Directions: Pick out every line in the records below that contains the string "opExtrude", and copy each of those lines.
==============================
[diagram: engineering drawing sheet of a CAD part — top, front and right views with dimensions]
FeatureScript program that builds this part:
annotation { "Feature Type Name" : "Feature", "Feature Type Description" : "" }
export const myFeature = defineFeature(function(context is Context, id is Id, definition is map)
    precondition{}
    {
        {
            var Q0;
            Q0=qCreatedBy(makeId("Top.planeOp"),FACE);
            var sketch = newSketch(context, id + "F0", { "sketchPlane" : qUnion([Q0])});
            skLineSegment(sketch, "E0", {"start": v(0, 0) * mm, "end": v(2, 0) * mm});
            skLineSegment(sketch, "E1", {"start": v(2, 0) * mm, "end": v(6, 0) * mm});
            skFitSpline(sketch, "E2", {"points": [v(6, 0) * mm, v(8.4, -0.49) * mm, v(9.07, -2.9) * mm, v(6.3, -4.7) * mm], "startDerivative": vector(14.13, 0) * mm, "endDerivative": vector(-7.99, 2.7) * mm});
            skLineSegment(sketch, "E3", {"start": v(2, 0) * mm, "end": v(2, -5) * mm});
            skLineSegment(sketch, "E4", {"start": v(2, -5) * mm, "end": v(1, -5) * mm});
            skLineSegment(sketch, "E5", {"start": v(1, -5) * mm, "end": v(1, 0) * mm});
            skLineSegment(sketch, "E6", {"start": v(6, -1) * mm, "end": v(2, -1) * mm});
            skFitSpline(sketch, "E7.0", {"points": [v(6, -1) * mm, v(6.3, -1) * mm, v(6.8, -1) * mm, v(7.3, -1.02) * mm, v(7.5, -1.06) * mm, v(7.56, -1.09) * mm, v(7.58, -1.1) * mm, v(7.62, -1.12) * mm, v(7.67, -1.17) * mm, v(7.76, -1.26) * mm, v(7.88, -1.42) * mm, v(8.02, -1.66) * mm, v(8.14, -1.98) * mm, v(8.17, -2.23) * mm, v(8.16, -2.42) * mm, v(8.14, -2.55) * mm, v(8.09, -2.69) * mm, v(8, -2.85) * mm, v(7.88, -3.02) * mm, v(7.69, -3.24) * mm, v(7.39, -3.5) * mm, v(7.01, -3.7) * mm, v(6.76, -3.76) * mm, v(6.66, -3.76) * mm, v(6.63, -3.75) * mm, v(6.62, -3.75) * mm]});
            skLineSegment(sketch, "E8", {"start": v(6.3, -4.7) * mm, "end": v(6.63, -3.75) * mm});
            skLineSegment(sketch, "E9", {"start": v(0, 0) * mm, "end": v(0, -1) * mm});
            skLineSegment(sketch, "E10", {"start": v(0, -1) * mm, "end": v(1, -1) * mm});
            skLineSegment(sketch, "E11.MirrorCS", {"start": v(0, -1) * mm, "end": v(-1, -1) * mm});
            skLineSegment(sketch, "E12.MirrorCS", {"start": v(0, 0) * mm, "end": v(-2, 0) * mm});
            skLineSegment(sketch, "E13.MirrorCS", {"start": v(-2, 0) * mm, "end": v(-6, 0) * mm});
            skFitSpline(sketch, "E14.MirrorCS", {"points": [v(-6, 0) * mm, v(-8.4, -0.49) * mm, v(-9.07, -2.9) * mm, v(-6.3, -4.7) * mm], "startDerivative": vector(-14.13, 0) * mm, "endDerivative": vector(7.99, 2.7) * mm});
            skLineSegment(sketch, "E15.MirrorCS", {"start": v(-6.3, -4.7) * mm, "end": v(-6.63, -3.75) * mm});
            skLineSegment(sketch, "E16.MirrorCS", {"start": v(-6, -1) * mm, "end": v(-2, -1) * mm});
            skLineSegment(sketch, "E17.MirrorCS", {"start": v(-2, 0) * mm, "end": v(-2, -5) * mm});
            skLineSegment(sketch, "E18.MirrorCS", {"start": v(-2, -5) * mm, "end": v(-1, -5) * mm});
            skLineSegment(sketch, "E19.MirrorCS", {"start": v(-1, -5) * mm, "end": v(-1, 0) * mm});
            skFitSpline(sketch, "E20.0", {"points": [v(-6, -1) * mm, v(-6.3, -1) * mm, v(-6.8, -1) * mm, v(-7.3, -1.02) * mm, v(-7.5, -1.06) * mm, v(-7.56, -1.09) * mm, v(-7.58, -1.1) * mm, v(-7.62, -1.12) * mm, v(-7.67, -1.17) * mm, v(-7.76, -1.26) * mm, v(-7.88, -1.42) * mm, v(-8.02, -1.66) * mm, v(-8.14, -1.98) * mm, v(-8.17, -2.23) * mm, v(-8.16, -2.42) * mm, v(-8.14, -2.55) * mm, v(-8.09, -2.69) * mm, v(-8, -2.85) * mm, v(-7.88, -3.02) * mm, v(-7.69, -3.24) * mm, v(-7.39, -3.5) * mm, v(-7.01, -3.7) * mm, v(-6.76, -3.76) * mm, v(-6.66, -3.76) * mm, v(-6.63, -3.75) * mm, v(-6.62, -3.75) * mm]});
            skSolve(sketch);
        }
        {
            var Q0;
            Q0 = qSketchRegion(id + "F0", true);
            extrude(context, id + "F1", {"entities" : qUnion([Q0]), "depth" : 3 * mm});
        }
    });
==============================
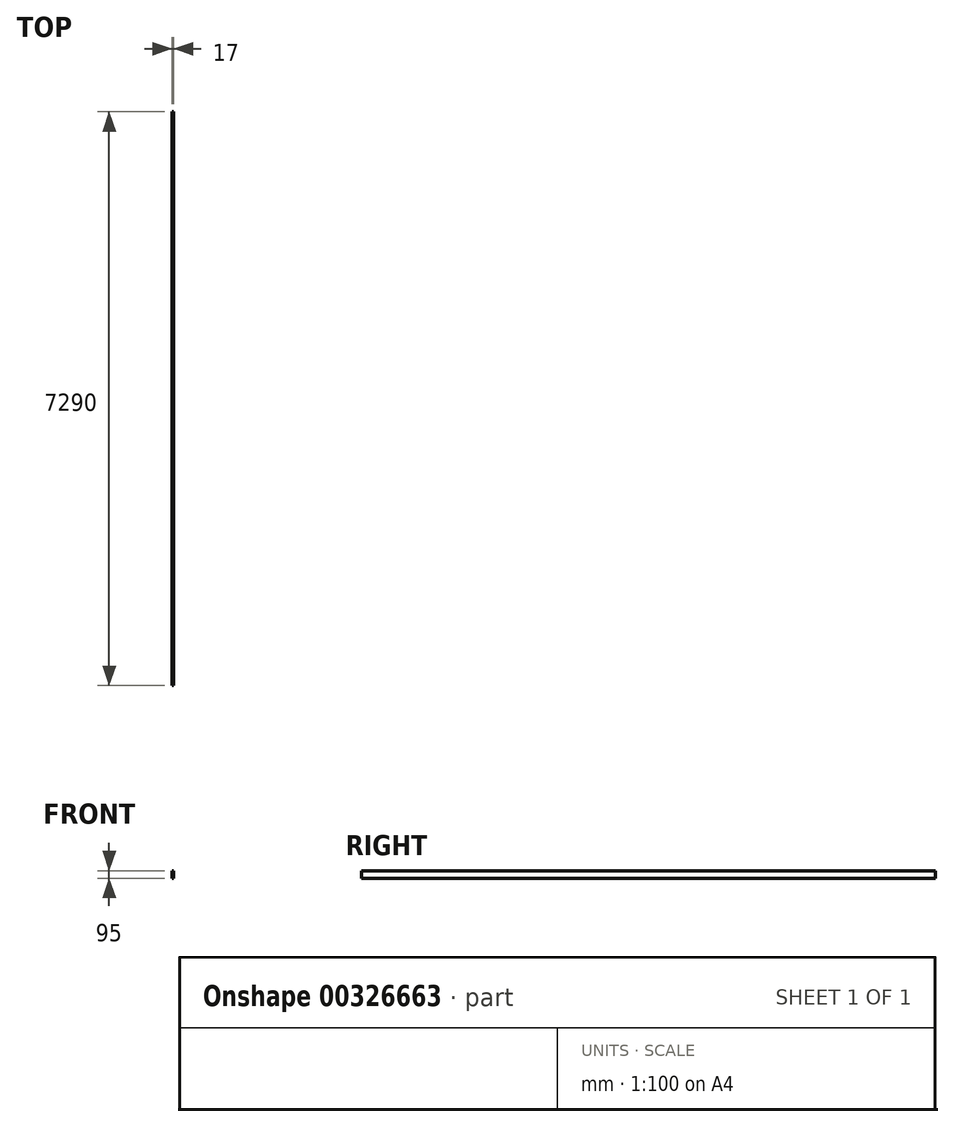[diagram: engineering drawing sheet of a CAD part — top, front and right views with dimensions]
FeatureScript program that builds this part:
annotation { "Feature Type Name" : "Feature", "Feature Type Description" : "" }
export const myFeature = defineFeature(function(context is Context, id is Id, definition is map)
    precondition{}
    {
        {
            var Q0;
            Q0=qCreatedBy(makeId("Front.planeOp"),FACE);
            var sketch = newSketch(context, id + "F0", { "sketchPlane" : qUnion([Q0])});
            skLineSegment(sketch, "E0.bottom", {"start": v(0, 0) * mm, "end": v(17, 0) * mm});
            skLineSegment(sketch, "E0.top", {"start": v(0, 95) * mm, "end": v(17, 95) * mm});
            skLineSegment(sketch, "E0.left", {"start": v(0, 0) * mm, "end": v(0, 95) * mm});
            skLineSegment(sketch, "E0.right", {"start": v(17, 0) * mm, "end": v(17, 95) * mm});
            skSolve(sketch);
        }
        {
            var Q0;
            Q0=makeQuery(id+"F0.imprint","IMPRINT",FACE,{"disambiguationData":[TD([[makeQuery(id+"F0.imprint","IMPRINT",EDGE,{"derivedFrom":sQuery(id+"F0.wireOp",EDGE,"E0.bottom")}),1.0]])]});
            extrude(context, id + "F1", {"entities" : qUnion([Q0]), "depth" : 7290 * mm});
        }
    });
==============================
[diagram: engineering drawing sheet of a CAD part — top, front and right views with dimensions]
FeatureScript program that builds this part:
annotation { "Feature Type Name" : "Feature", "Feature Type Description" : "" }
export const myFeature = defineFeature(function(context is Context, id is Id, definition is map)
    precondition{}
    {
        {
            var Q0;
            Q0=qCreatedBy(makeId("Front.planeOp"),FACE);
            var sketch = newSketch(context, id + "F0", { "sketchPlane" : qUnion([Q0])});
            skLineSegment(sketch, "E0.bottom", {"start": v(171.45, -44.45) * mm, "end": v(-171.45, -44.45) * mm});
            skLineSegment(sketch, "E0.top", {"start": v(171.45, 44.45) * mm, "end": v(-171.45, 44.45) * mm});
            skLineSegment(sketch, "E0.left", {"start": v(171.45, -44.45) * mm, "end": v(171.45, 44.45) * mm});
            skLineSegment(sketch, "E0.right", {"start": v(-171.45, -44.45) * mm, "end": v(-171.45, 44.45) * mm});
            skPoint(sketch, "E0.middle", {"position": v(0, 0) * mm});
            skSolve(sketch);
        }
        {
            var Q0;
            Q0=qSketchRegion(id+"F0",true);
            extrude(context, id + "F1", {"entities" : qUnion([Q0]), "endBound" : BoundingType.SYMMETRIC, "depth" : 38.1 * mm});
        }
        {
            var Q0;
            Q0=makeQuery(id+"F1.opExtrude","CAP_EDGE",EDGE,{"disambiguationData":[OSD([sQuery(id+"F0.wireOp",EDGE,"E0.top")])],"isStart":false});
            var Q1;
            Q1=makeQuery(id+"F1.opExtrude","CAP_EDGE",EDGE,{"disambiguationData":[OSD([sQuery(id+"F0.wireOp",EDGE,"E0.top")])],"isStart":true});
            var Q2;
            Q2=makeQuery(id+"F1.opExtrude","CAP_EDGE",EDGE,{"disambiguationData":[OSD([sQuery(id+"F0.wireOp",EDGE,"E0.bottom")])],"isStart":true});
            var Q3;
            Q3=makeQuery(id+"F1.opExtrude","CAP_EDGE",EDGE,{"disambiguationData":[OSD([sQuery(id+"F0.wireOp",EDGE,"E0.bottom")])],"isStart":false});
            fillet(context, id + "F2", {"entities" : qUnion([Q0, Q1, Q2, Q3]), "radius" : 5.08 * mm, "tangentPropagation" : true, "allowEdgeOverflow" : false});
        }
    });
==============================
Answer for the task:
            Q0=makeQuery(id+"F1.opExtrude","CAP_EDGE",EDGE,{"disambiguationData":[OSD([sQuery(id+"F0.wireOp",EDGE,"E0.top")])],"isStart":false});
            Q1=makeQuery(id+"F1.opExtrude","CAP_EDGE",EDGE,{"disambiguationData":[OSD([sQuery(id+"F0.wireOp",EDGE,"E0.top")])],"isStart":true});
            Q2=makeQuery(id+"F1.opExtrude","CAP_EDGE",EDGE,{"disambiguationData":[OSD([sQuery(id+"F0.wireOp",EDGE,"E0.bottom")])],"isStart":true});
            Q3=makeQuery(id+"F1.opExtrude","CAP_EDGE",EDGE,{"disambiguationData":[OSD([sQuery(id+"F0.wireOp",EDGE,"E0.bottom")])],"isStart":false});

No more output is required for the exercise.